Document excerpt
────────

Dashcams are getting more popular and are broadly installed in many vehicles already. As a manufacturer of dashcams, you want to develop features that distinguish your dashcams from those of your competitors. As one project, you work with a non-profit organization on child safety: The project's goal is to use dashcam footage to locate children reported missing. However, instead of broadcasts, such as Amber alerts your products will allow to search for those children in video recordings made by the dashcam.
Assume that you are contracting out the AI component that recognizes persons in images and video to a company with extensive experience in face recognition based on deep neural networks. The contractors build on past tools and infrastructure (e.g., Amazon Rekognition) but will customize one or multiple components to your needs, to the extent possible (e.g., deploying models offline would be an option). They will provide you with the infrastructure to train and serve person recognition models, which you can operate and update in-house.
In designing such system, there are many considerations, such as:
- Your dashcams do not have direct internet access, but they can communicate over USB, Bluetooth or Wifi with phones, cars, and wifi-hotspots.
- The dashcams may run on battery but are usually connected to the car's power supply. Their processing power differs from model to model.
- Searches are coordinated with the authorities and the non-profit organization. You suspect less strict requirements as for Amber alerts, but the legal details are not worked out yet. Searches are likely not very frequent in any given area. For Amber alerts, official statistics report about 1 alert per day nationwide.
- Faster reports of sightings are more useful to the authorities.
- You suspect users may be worried about privacy and charges for data.
- You recently hear everywhere, including press and consultants, how exciting the future of Edge computing rather than Cloud computing is going to be and wonder whether you should explore that. You wouldn't be opposed to thinking about partnering with other organizations to, say, install hardware in gas stations or drive throughs.
You are concerned at least about the following qualities:
- Latency between reporting a child missing (with numerous pictures) to receiving potential matches from dashcam users
- Number of false positives and false negatives
- Ability to observe how well the system works in production
- Scalability and cost of running the infrastructure with many users across many countries
- Operating costs for users
- Difficulty of changing and updating the system to meet new requirements or incorporate better technology
- Privacy
- Development cost, technical complexity of the solution, maintainability
Think about requirements for such a system and how would you decompose them into specifications on individual components (AI or not). What assumptions about the environment does this system need to rely on? What could go wrong and how could risks be mitigated? You will focus on two aspects: goals (requirements) and risks.

────────

Given information
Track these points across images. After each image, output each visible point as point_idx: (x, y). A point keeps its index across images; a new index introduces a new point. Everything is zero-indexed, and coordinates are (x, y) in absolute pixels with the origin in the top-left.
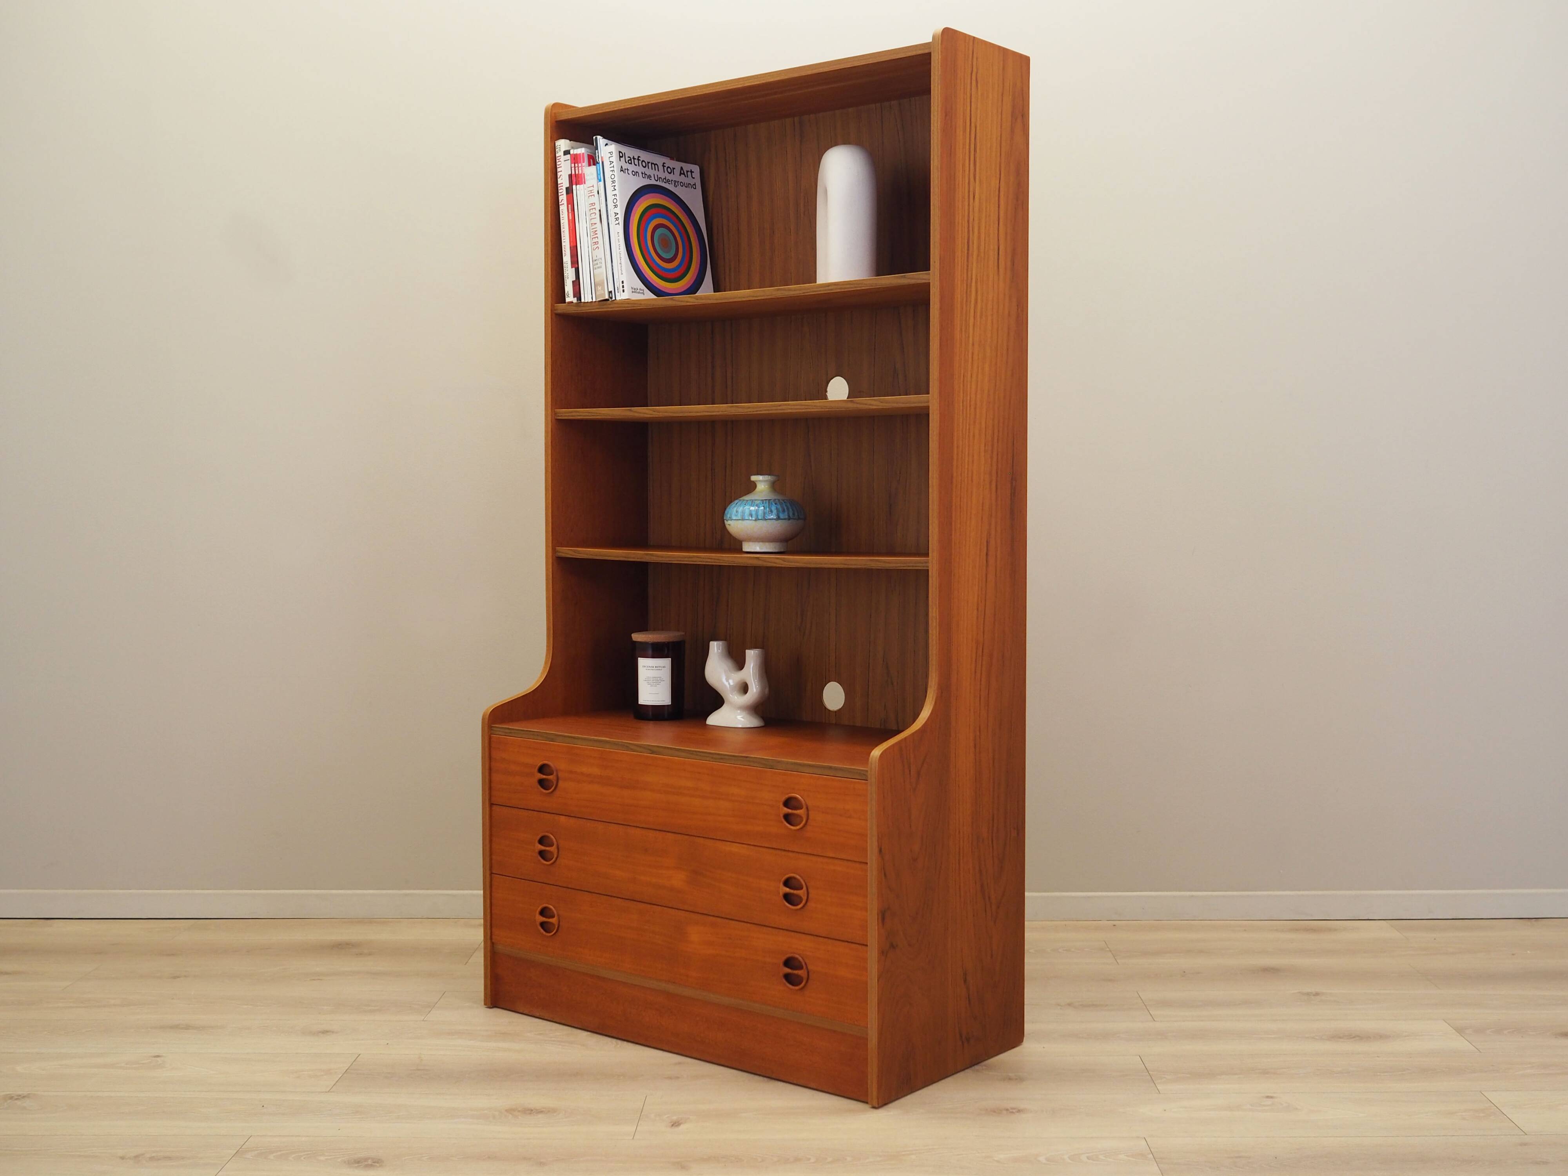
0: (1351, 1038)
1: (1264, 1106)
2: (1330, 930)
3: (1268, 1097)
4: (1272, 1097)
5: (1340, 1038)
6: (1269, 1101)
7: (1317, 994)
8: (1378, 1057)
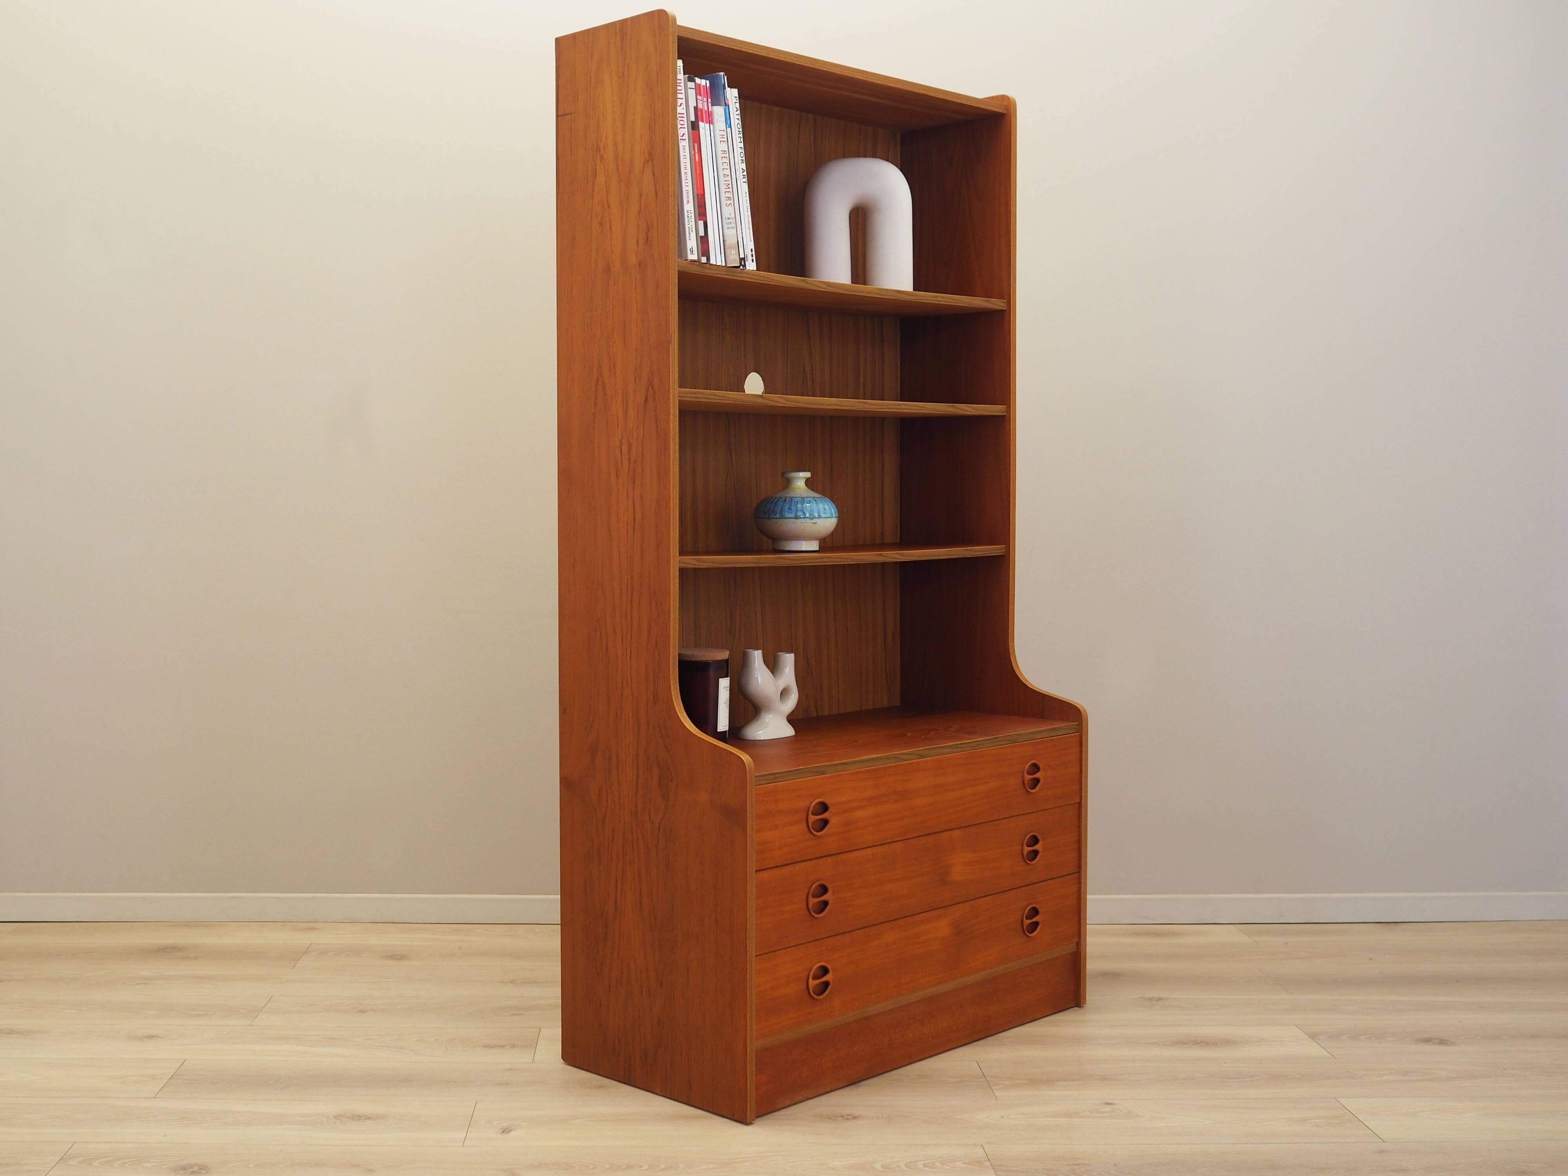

────────

Work request A
Transcribe the dashcam project description word for word, everything from "- Faster reports" down to "or drive throughs.".
Work request B
According to the dashcam project description, how many Amber alerts do official statistics report nationwide?
Work request C
List every quality that the dashcam project description names as being of concern.

Exercise output A
- Faster reports of sightings are more useful to the authorities.
- You suspect users may be worried about privacy and charges for data.
- You recently hear everywhere, including press and consultants, how exciting the future of Edge computing rather than Cloud computing is going to be and wonder whether you should explore that. You wouldn't be opposed to thinking about partnering with other organizations to, say, install hardware in gas stations or drive throughs.

Exercise output B
About one alert per day nationwide.

Exercise output C
- Latency between reporting a child missing (with numerous pictures) and receiving potential matches from dashcam users
- Number of false positives and false negatives
- Ability to observe how well the system works in production
- Scalability and cost of running the infrastructure with many users across many countries
- Operating costs for users
- Difficulty of changing and updating the system to meet new requirements or incorporate better technology
- Privacy
- Development cost, technical complexity of the solution, maintainability